Никита Королёв
Жёванный сыр
Кукла
Её звали Прокофий, ей было пятнадцать, и она была мертва. Вообще-то её звали Женей, но, поскольку имена усопших остаются только на надгробиях и в воспоминаниях близких, она отказалась от этого имени и спросила новое у случайности. Генератор рандомных имён назвал её Прокофием Цветковым. Теперь сетевая общественность и окружавшие Женю люди звали её именно так.
Прокофий не знала, когда она умерла – у её смерти, в отличие смерти обыкновенной, физической, не было точной даты. Прокофий поняла, что умерла, когда училась в седьмом классе. Одним осенним вечером она возвращалась с занятий и возле дома, в торце, где стояли припаркованные машины, увидела труп, лежавший на мокром асфальте. Он был прикрыт чёрным полиэтиленом, но, странное дело, никого рядом не было. Как будто тело было плодом воображения Прокофия или чьим-то злым розыгрышем. Прокофий подошла к трупу поближе. Полиэтилен чуть отходил от тела у головы – наверное, сдуло ветром, – и Прокофий увидела лицо мужчины лет сорока, белое, ничего не выражавшее, с лиловыми губами. Она увидела и поняла, что ничего не чувствует: ни страха, ни грусти. Её даже не интересовало, что с ним случилось. Зато Прокофию понравились эти лиловые губы. Они выглядели так, будто этот мужчина умер, объевшись черники или смородины. Наконец вдали послышался вой сирены – не то скорой, не то полиции, – и Прокофий, нисколько не ускоряя шаг, пошла домой.
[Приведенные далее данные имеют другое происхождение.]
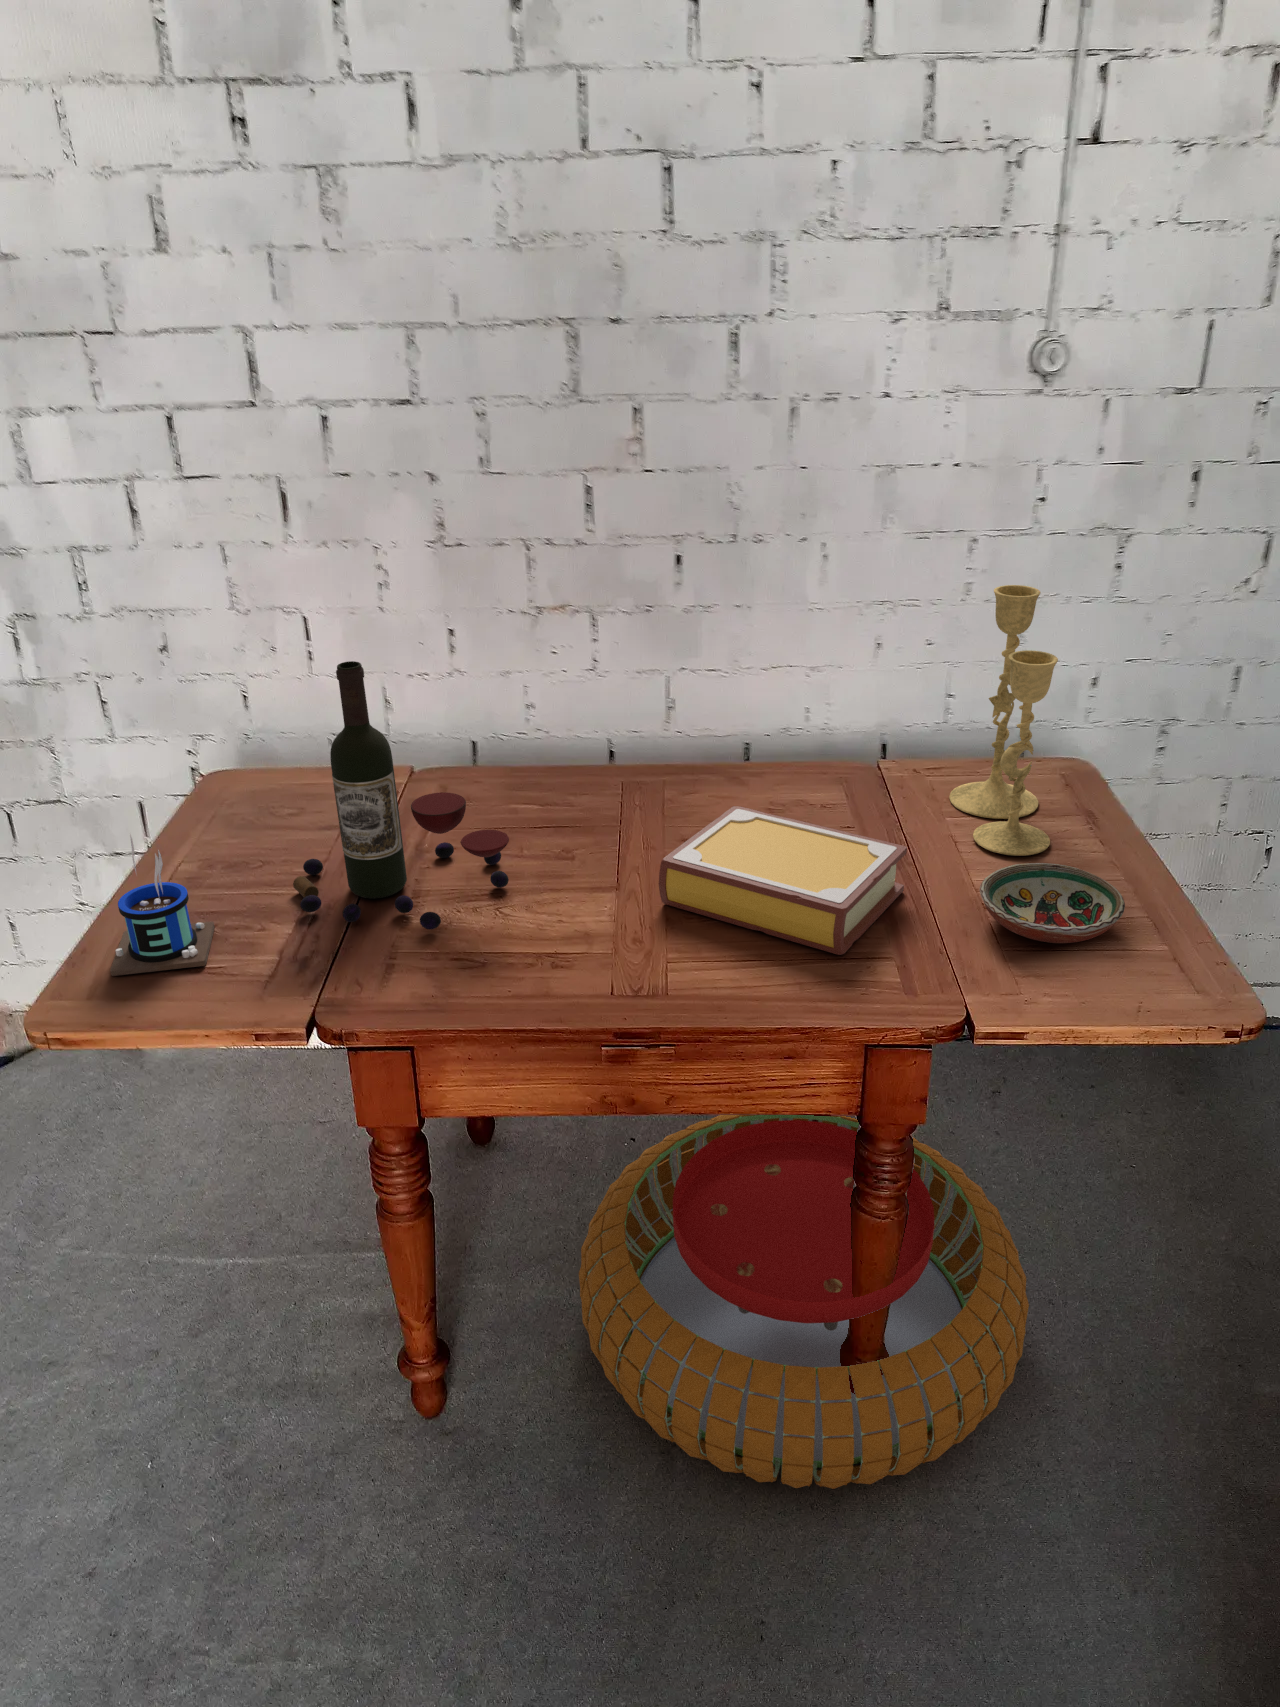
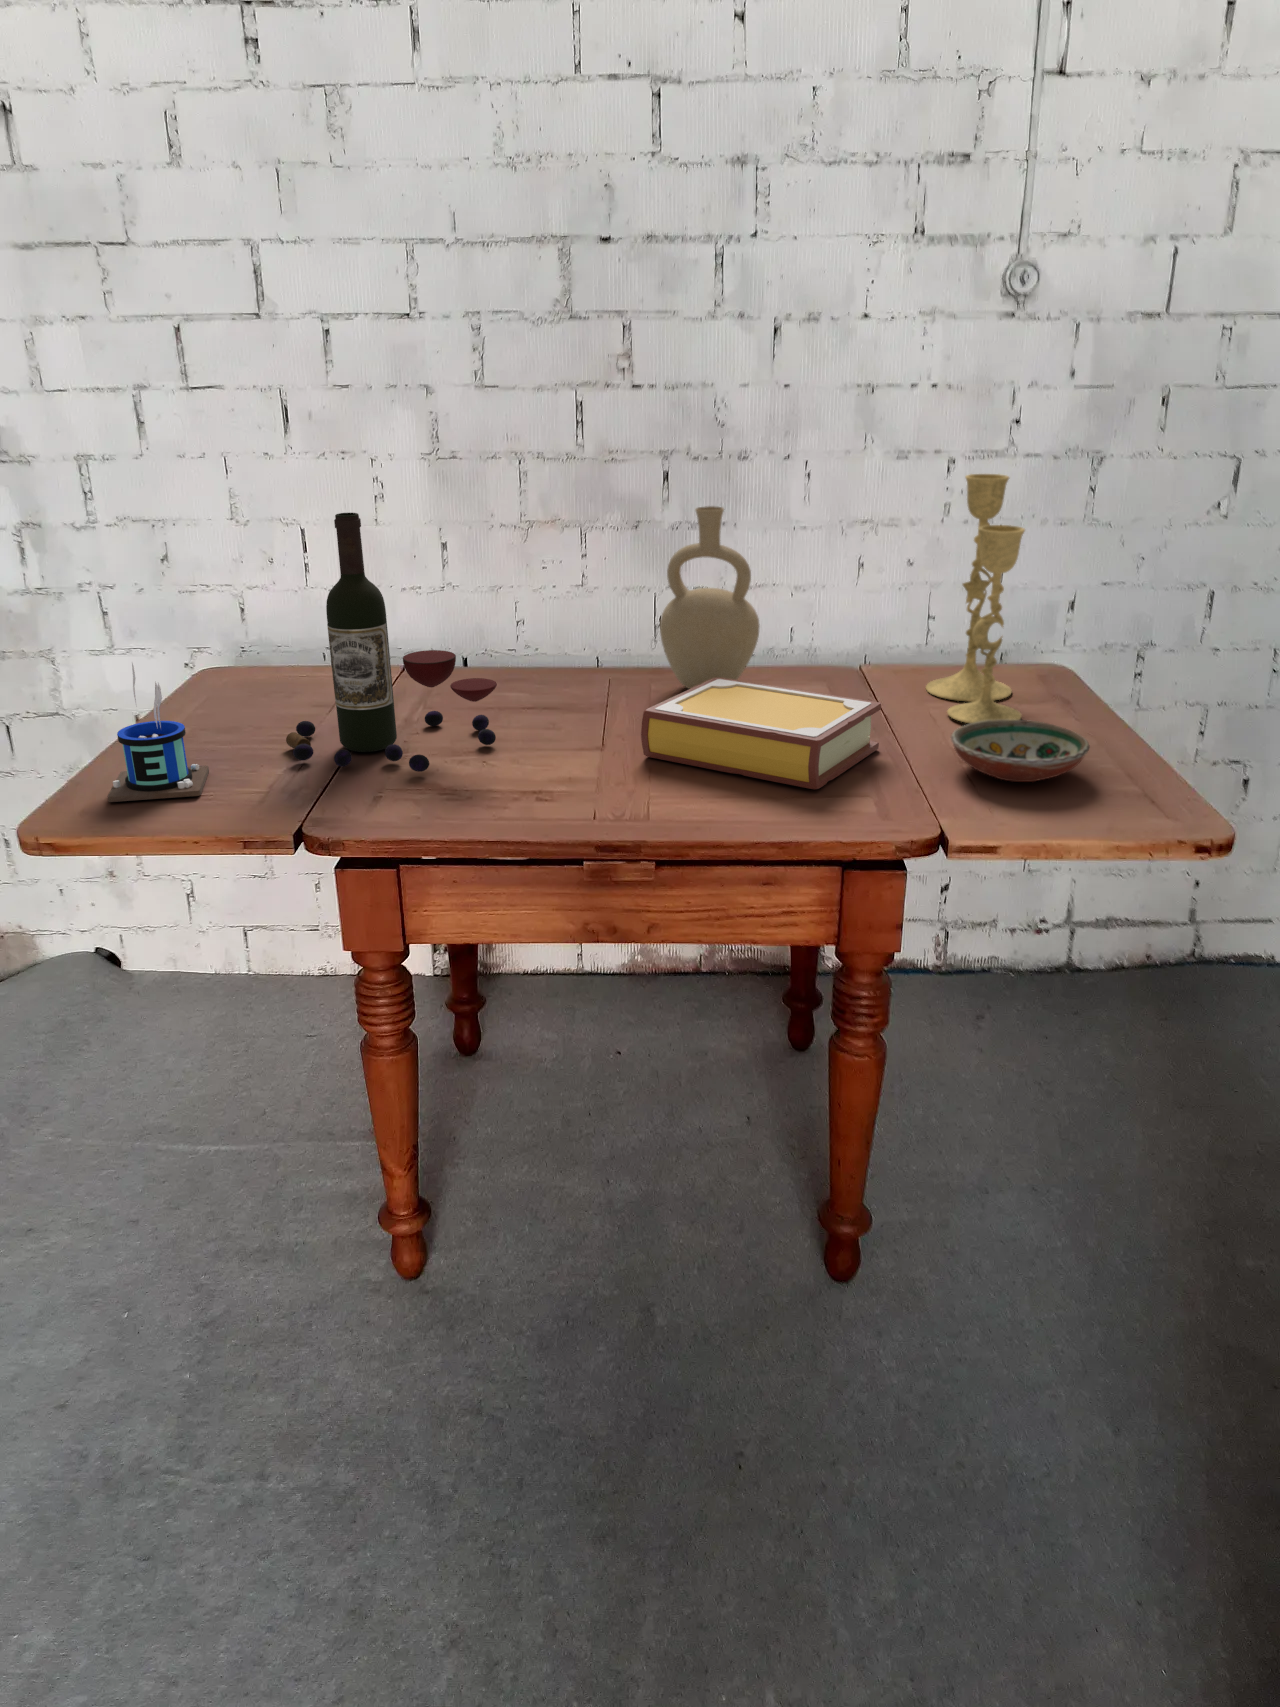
vase: none [676,620,778,807] -> present [660,506,760,689]
pouf: present [579,1113,1029,1489] -> none [558,1001,1005,1331]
С восьмого класса Прокофий стала учиться на «отлично». Она сама не понимала, как это вышло: она просто обнаружила, что, сидя на уроках в школе или делая домашку, она больше не испытывает того томительного чувства, которое раньше заставляло её постоянно смотреть на часы или заглядывать в телефон. Она больше не надеялась на что-то большее, чем у неё было сейчас, и учёба – эти дискриминанты, синусы, косинусы, даты, имена, сложноподчинённые предложения, системы образов, реформы, зоны оптимума и пессимума, диффузия и закон Ома, определения общества и морали, тяжёлая промышленность Норильска – всё это стало как бы зерном, которое не давало жерновам её мозга размолоть самих себя.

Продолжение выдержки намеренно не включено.